Some Insomnia Statistics
I was really surprised when I started to look at these statistics, and when I started to talk about my sleeping problems. Seems that this issue is a lot bigger than I ever imagined. Rather than using some arbitrary source of sleep statistics, these all come from a 2002 study done by the Government of Canada:
- 13% (about 1 in 7) of people over the age of 15 have insomnia – a hard time either getting to sleep or staying asleep (or both). This “getting to sleep or staying asleep” was the question they asked – and those that said “most of time” or “all of the time” were the one’s considered insomniacs.
- 18% of these insomniacs reported sleeping less than 5 hours a night.
- 29% of them said that they had taken some kind of sleep medication during the previous 12 months (versus 7% of people who fall out of the “insomniac” camp).
- Medical conditions like asthma, arthritis, diabetes and back problems seemed to affect about 20% of the sleepless.
- Almost a third of people reported insomnia along with their anxiety or mood disorders – versus about 12% who didn’t report these issues.
- 23% of people who reported their lives as “stressful” suffered from insomnia – about double the people who reported “little or no” stress.
- 16% of heavy drinkers reported insomnia. It’s pretty much taken as fact now that alcohol may help you get to sleep, but the quality of that sleep is really poor.
- 18% of people who use cannabis (marijuana) were sleepless. This is surprising to me – as I always thought it would enhance sleep.
- Heave/obese people have a higher prevalence of insomnia than people of normal weight. This may be linked to sleep apnea, but this wasn’t investigated. The lowest reported episodes of insomnia were people of a normal (not too low, not too high) weight.
- Insomnia rises with age – about 10% at age 15-24, to about 20% at age 75 or older.
- Women are more likely to report insomnia than are men – 15% versus 12%.
- There seems to be a socio-economic angle to this too – those with high school education or lower report a higher incidence of insomnia than more educated groups. Lower education generally translates into a lower standard of living (they looked at this as well).

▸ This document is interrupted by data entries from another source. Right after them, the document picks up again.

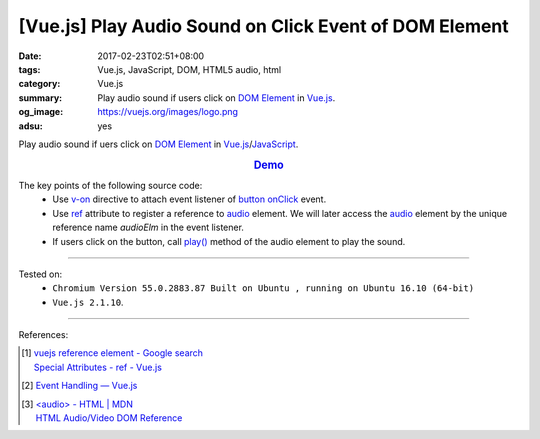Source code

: [Vue.js] Play Audio Sound on Click Event of DOM Element
#######################################################

:date: 2017-02-23T02:51+08:00
:tags: Vue.js, JavaScript, DOM, HTML5 audio, html
:category: Vue.js
:summary: Play audio sound if users click on `DOM Element`_ in Vue.js_.
:og_image: https://vuejs.org/images/logo.png
:adsu: yes


Play audio sound if uers click on `DOM Element`_ in Vue.js_/JavaScript_.

.. rubric:: `Demo <{filename}/code/vuejs/play-sound/index.html>`_
   :class: align-center

The key points of the following source code:
  - Use v-on_ directive to attach event listener of button_ onClick_ event.
  - Use ref_ attribute to register a reference to audio_ element. We will later
    access the audio_ element by the unique reference name *audioElm* in the
    event listener.
  - If users click on the button, call `play()`_ method of the audio element to
    play the sound.

.. adsu:: 2
.. show_github_file:: siongui userpages content/code/vuejs/play-sound/index.html
.. adsu:: 3
.. show_github_file:: siongui userpages content/code/vuejs/play-sound/app.js
.. adsu:: 4

----

Tested on:
  - ``Chromium Version 55.0.2883.87 Built on Ubuntu , running on Ubuntu 16.10 (64-bit)``
  - ``Vue.js 2.1.10``.

----

References:

.. [1] | `vuejs reference element - Google search <https://www.google.com/search?q=vuejs+reference+element>`_
       | `Special Attributes - ref - Vue.js <https://vuejs.org/v2/api/#ref>`_
.. [2] `Event Handling — Vue.js <https://vuejs.org/v2/guide/events.html>`_
.. adsu:: 5
.. [3] | `<audio> - HTML | MDN <https://developer.mozilla.org/en-US/docs/Web/HTML/Element/audio>`_
       | `HTML Audio/Video DOM Reference <https://www.w3schools.com/TAGs/ref_av_dom.asp>`_

.. _HTML: https://www.google.com/search?q=HTML
.. _JavaScript: https://www.google.com/search?q=JavaScript
.. _onClick: https://www.w3schools.com/jsref/event_onclick.asp
.. _button: https://www.w3schools.com/tags/tag_button.asp
.. _audio: https://developer.mozilla.org/en-US/docs/Web/HTML/Element/audio
.. _DOM element: https://www.google.com/search?q=DOM+element
.. _Vue.js: https://vuejs.org/
.. _v-on: https://vuejs.org/v2/api/#v-on
.. _ref: https://vuejs.org/v2/api/#ref
.. _play(): https://www.w3schools.com/tags/av_met_play.asp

- 17% of insomniacs rated their ability to cope with difficult (family or personal) problems as fair or poor. 8.5% of those without insomnia answered the same way.
The Stats-Canada Study Conclusions
The Stats-Canada Study is really interesting, and worth a read. Most of their conclusions from the study reinforce many of the things about sleep that we’ve been told. As they say it better than I ever could – here it is:
Physical and psychological problems can interfere with sleep. Painful conditions such as arthritis, migraine and fibromyalgia were associated with insomnia, as were anxiety and mood disorders and stressful life events. As well, alcohol and cannabis use were significant factors. Obesity, too, was related to having problems with sleep.On the other hand, moderate physical activity and a bit of work stress were protective. The lack of a positive association between work stress and insomnia may reflect the relatively large proportion of insomniacs who do not work.Some less obvious factors were associated with insomnia. When physical and mental health status, lifestyle, and demographic and socio-economic variables were controlled for, being female, middleaged, widowed, and having a low education were significantly related to insomnia.Even allowing for a series of physical, mental, lifestyle and socio-economic factors, insomnia was related to some adverse situations. Relatively large percentages of insomniacs had difficulty coping with day-to-day demands and unexpected problems. They were also more likely than other people to have had a recent disability day and to express overall dissatisfaction with life. As well, a significantly large proportion of people in the prime working age range who suffered from insomnia were not employed.
So there you have it – some things about sleep you may not have known!